In the public sector, debt service refers to both repayments and interest paid “on long term obligations of public debtors and long-term private obligations guaranteed by a public entity.” In Massachusetts, debt service expenditures differ among municipalities based on the characteristics of the locality, including size and budget.
According to Pioneer Institute’s MassAnalysis tool, in 2019 the five municipalities with the highest debt service expenditures (in dollars) were Boston, Worcester, Cambridge, Peabody, and Lowell (respectively). In 2019, Boston spent the most ($182,470,769) on debt service (Figure 1), representing 5% of its operating budget. In the same year, Worcester spent $90,753,444, or 12% of its operating budget on debt service. Cambridge spent $68,410,826, representing 10% of its budget. Peabody spent $52,270,825 on debt service, a whopping 29% of its operating budget. Finally, Lowell spent $36,906,976, or 9% of its budget, on debt service that year.
Figure 1. Municipalities of Massachusetts with the highest expenditures on debt service (in dollars).
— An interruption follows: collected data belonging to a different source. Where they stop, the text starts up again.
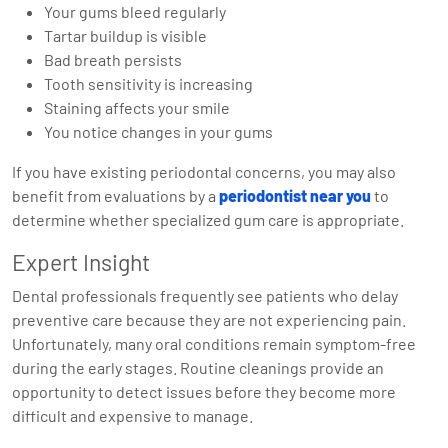
Your gums bleed regularly
Tartar buildup is visible
Bad breath persists
Tooth sensitivity is increasing
Staining affects your smile
You notice changes in your gums
If you have existing periodontal concerns, you may also
benefit from evaluations by a
periodontist near you
to
determine whether specialized gum care is appropriate.
Expert Insight
Dental professionals frequently see patients who delay
preventive care because they are not experiencing pain.
Unfortunately, many oral conditions remain symptom-free
during the early stages. Routine cleanings provide an
opportunity to detect issues before they become more
difficult and expensive to manage.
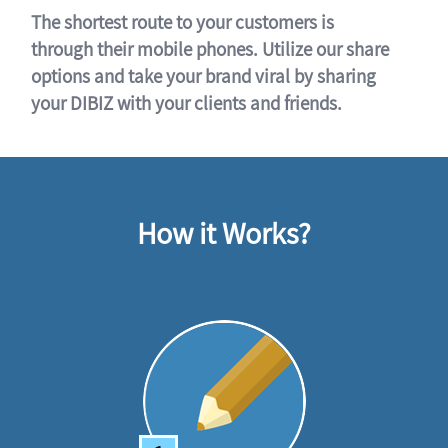
The shortest route to your customers is
through their mobile phones. Utilize our share
options and take your brand viral by sharing
your DIBIZ with your clients and friends.
How it Works?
All five of these municipalities are either urban or “semi-urban,” including major regional urban centers, metro core communities, and subregional urban centers. Long-term accumulated debt, payments to retirement plans for employees, and maintaining aging infrastructure may leave a city in debt, on which the municipality must make payments from its operating budget. Additionally, legacy costs (“company costs associated with health care fees and other benefits for its current employees and retired pensioners”) account for a large percentage of most cities’ budgets, and this percentage is growing. More money allocated toward legacy costs leaves less to pay for other expenses, leaving cities with more debt. This phenomenon describes why these urban and semi-urban centers spent more on debt service in 2019: because they had more debt. However, this problem may be worse in other U.S. cities, as Boston tends to have comparatively low legacy cost.
In 2019, the five Massachusetts municipalities with the highest debt service as a percentage of operating budgets were Douglas, Rockland, Chatham, Orleans, and Marion, respectively. In 2019, 51% of the total budget went to debt service in Douglas (Figure 2), and the town spent $17,145,899 on debt service. Rockland spent 49% of its total budget on debt service that year, a total of $35,384,674. Both Chatham and Orleans allocated 43% of their total budgets to debt service in 2019. Chatham spent $21,789,107 on debt service and Orleans spent $18,071,602. These municipalities may allocate more of their budgets toward debt service because of new debt associated with wastewater treatment plans in parts of Cape Cod, including Orleans and Chatham. Marion spent 29% of its total budget toward debt service in 2019, but that only amounted to $8,768,444.
Figure 2. Massachusetts municipalities spending the largest portions of their operating budgets on debt service.
Per capita debt service expenditures also differ by municipality. Those with the highest per capita expenditure on debt service in 2019 were Rowe, Orleans, Chatham, Bolton, and Stockbridge, respectively.
Figure 3. Massachusetts municipalities with the highest per capita expenditures on debt service.
Rowe spent an average of $1,655 per capita on debt service in 2019 (Figure 3). In Cape Cod, Orleans spent $1,199 per capita on debt service, and it was $1,120 in Chatham. Perhaps per capita debt service expenditures appear to be higher in these parts of Cape Cod because the data is skewed in these municipalities due to the small number of year-round residents. Bolton spent $963 per capita on debt service, and Stockbridge had an average expenditure of $808.
Since the most current data on debt service is from 2019, it will be interesting to see how debt service expenditures may have changed as a result of COVID-19 and the pandemic’s economic impact.